If a file to be uploaded already exists and this parameter is specified, it will be overwritten; otherwise, the script will error out.

The following options specify the reads from which the genome should be assembled.

  • –paired-end-lib

Two paired-end libraries containing reads. These are coded with a single invocation, e.g. --paired-end-lib left.fa right.fa. The libraries must be paired FASTQ files. A prefix of ws: indicates a file is in the BV-BRC workspace; otherwise they are uploaded from the local file system. This parameter may be specified multiple times.

  • –single-end-lib

A library of single reads. This must be a FASTQ file. A prefix of ws: indicates a file is in the BV-BRC workspace; otherwise they are uploaded from the local file system. This parameter may be specified multiple times.

  • –srr-id

A run ID from the NCBI sequence read archive. The run will be downloaded from the NCBI for processing. This parameter may be specified multiple times.

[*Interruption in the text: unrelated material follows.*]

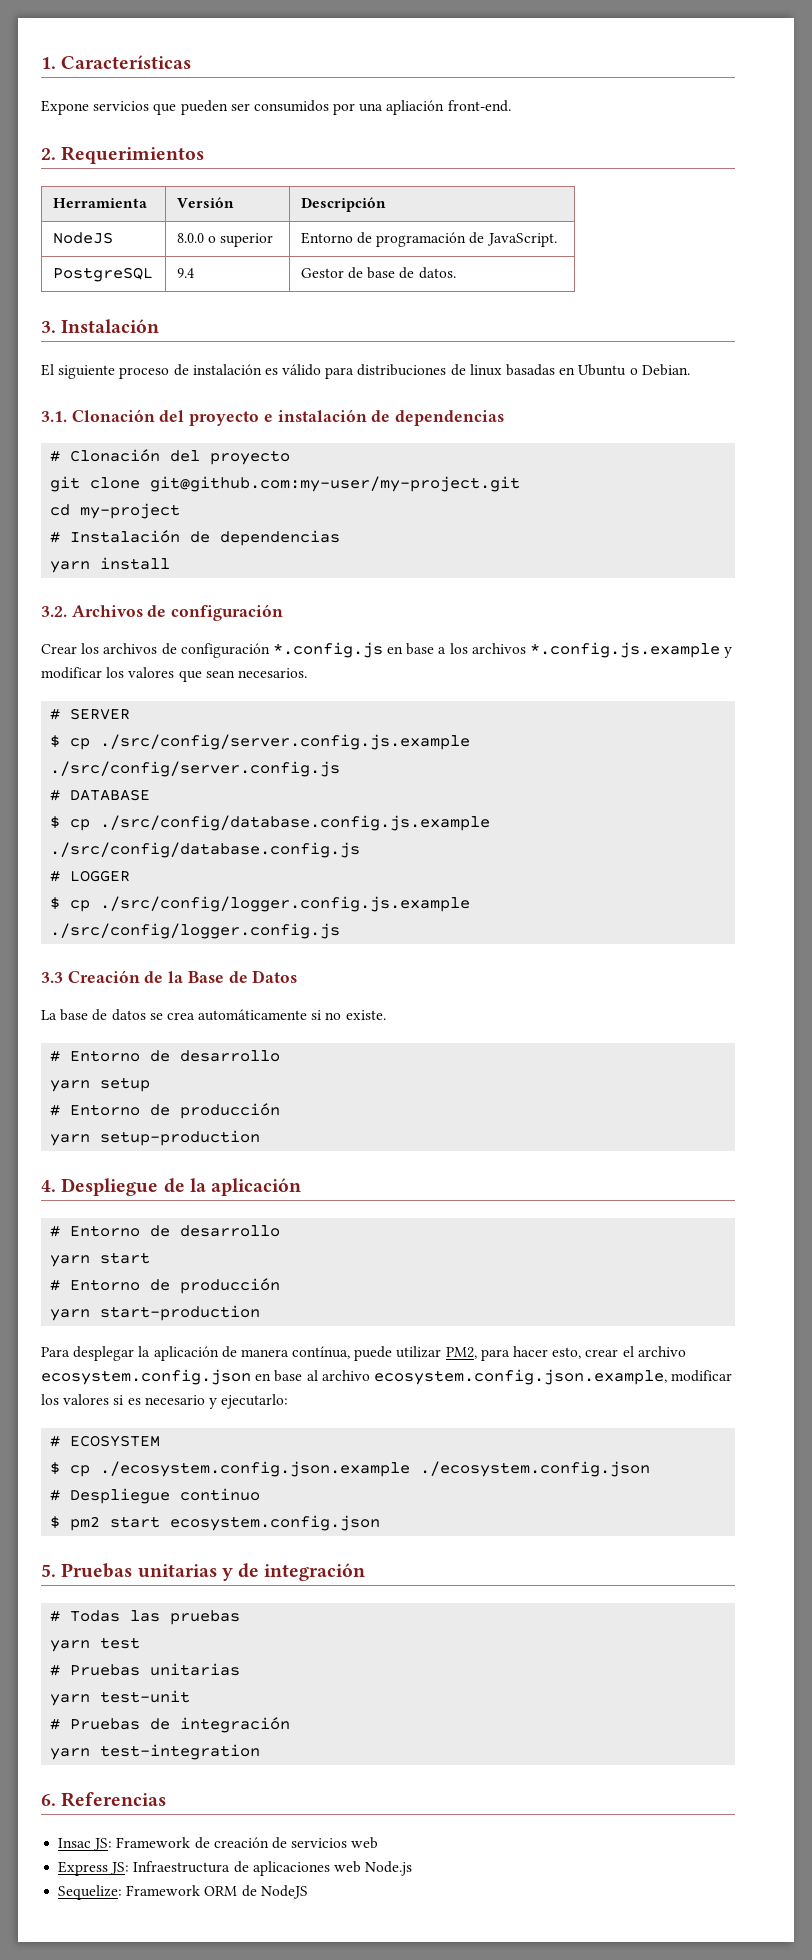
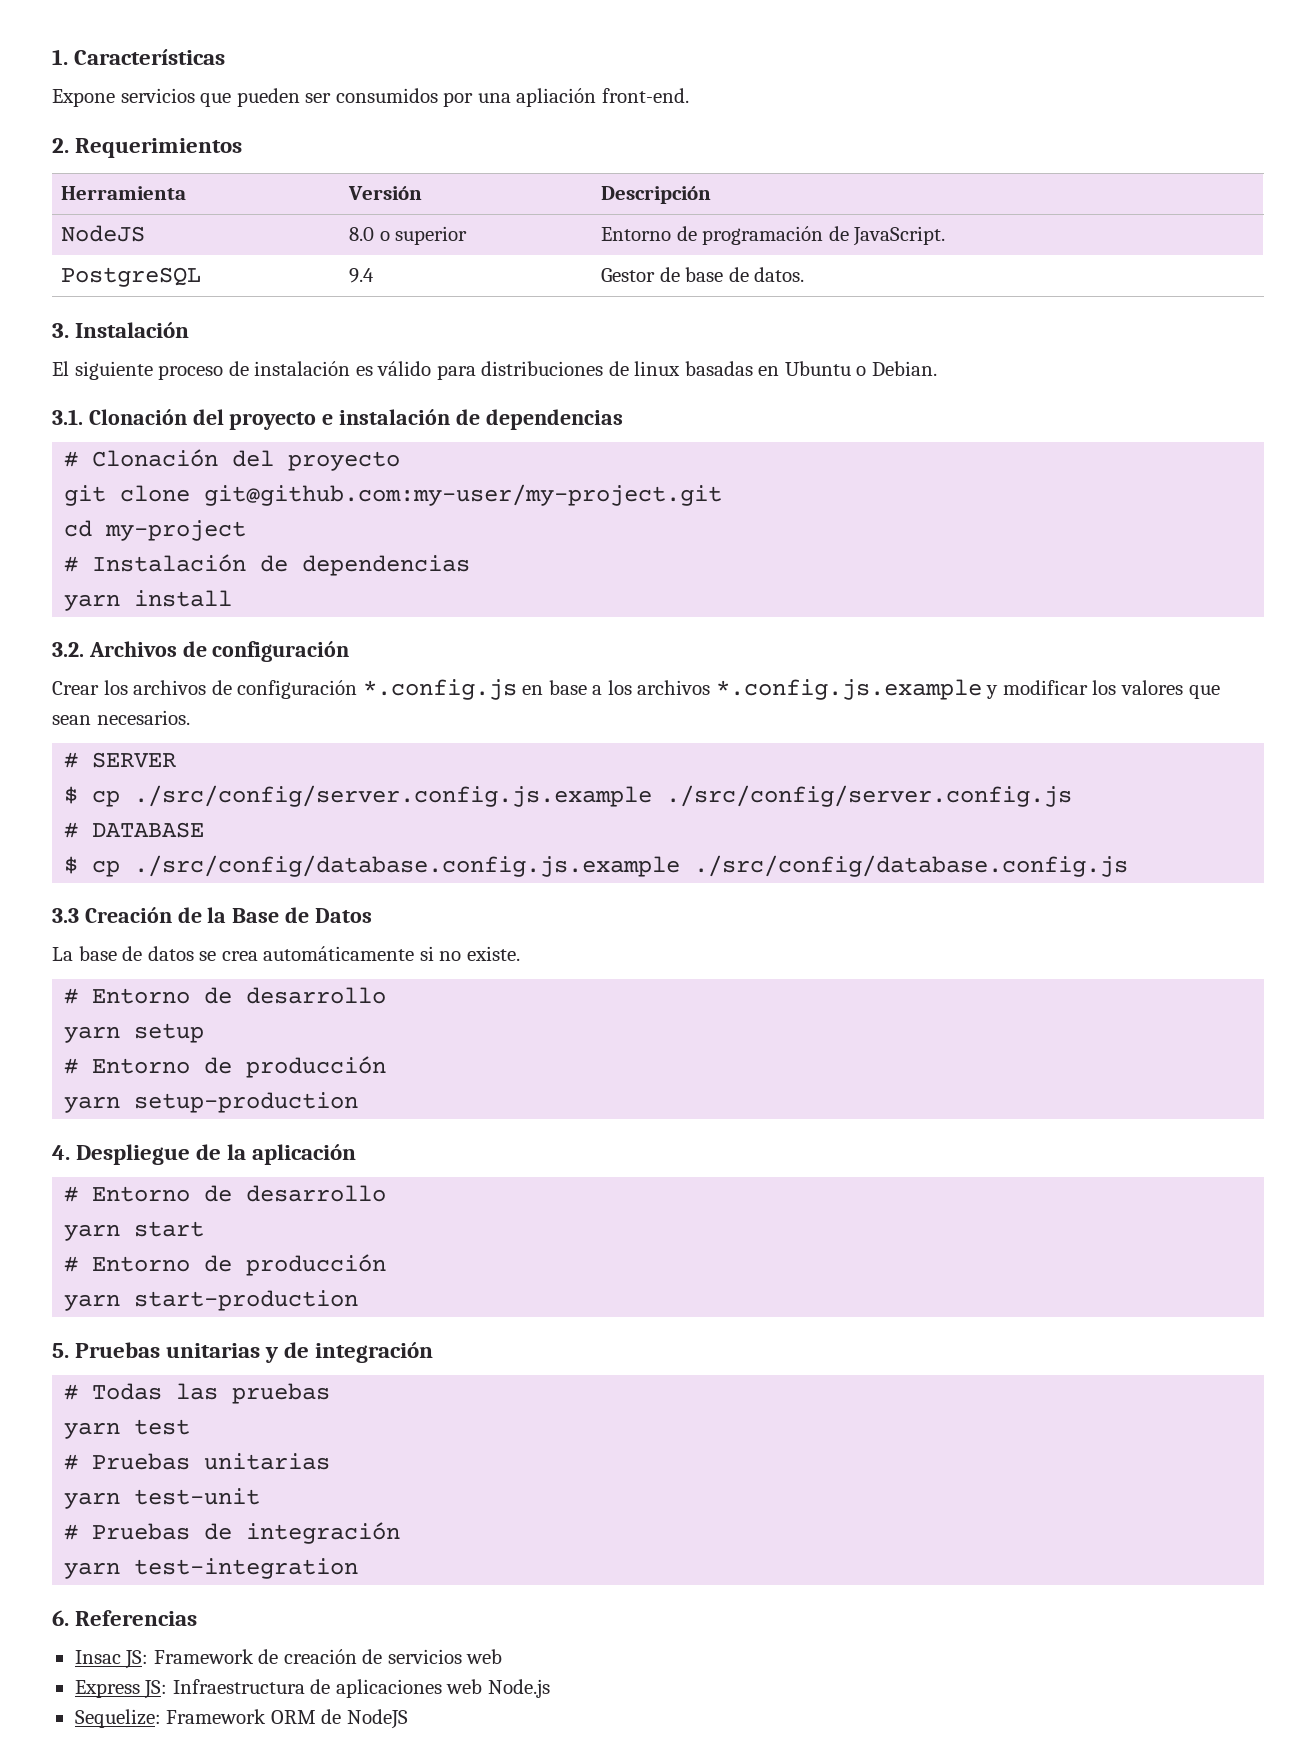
[176,233,204,243] 8.0.0 -> [348,227,374,241] 8.0
[50,870,131,882] [50,896,471,912] [50,923,341,939] // # LOGGER // $ cp ./src/config/logger.config.js.example ./src/config/logger.config.js -> (1129, 866) none
[41,1346,686,1361] [41,1369,733,1385] [41,1394,289,1409] [50,1435,161,1447] [50,1461,651,1477] [50,1488,261,1504] [50,1515,381,1531] // Para desplegar la aplicación de manera contínua, puede utilizar PM2, para hacer esto, crear el archivo ecosystem.config.json en base al archivo ecosystem.config.json.example, modificar los valores si es necesario y ejecutarlo: // # ECOSYSTEM // $ cp ./ecosystem.config.json.example ./ecosystem.config.json // # Despliegue continuo // $ pm2 start ecosystem.config.json -> (359, 1300) none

hese options modify the way reads are labelled during processing, so they must precede the library specifications to which they apply. So, for example

--condition low_temp --srr-id SRR12345 --condition high_temp --srr-id SRR67890

Means that sample SRR12345 was tested in the low_temp condition and SRR67890 was tested in the high_temp condition.

  • –condition

Name of a condition that applies to this library.

These options specify what is to be done to the RNA Seq reads.

  • –contrast

Comma-separated pair of conditions to be contrasted. This parameter can be specified multiple times.

  • –tuxedo

Use the Tuxedo suite of RNA tools. (This is the default.)

  • –hisat

Use the Host HISAT suite of RNA tools.

  • –reference-genome-id

If specified, the ID of a genome in BV-BRC to which the reads will be aligned. This operation is always performed last.

These options are provided for user assistance and debugging.

  • –help

Display the command-line usage and exit.

  • –dry-run

Display the JSON submission string and exit without invoking the service or uploading files.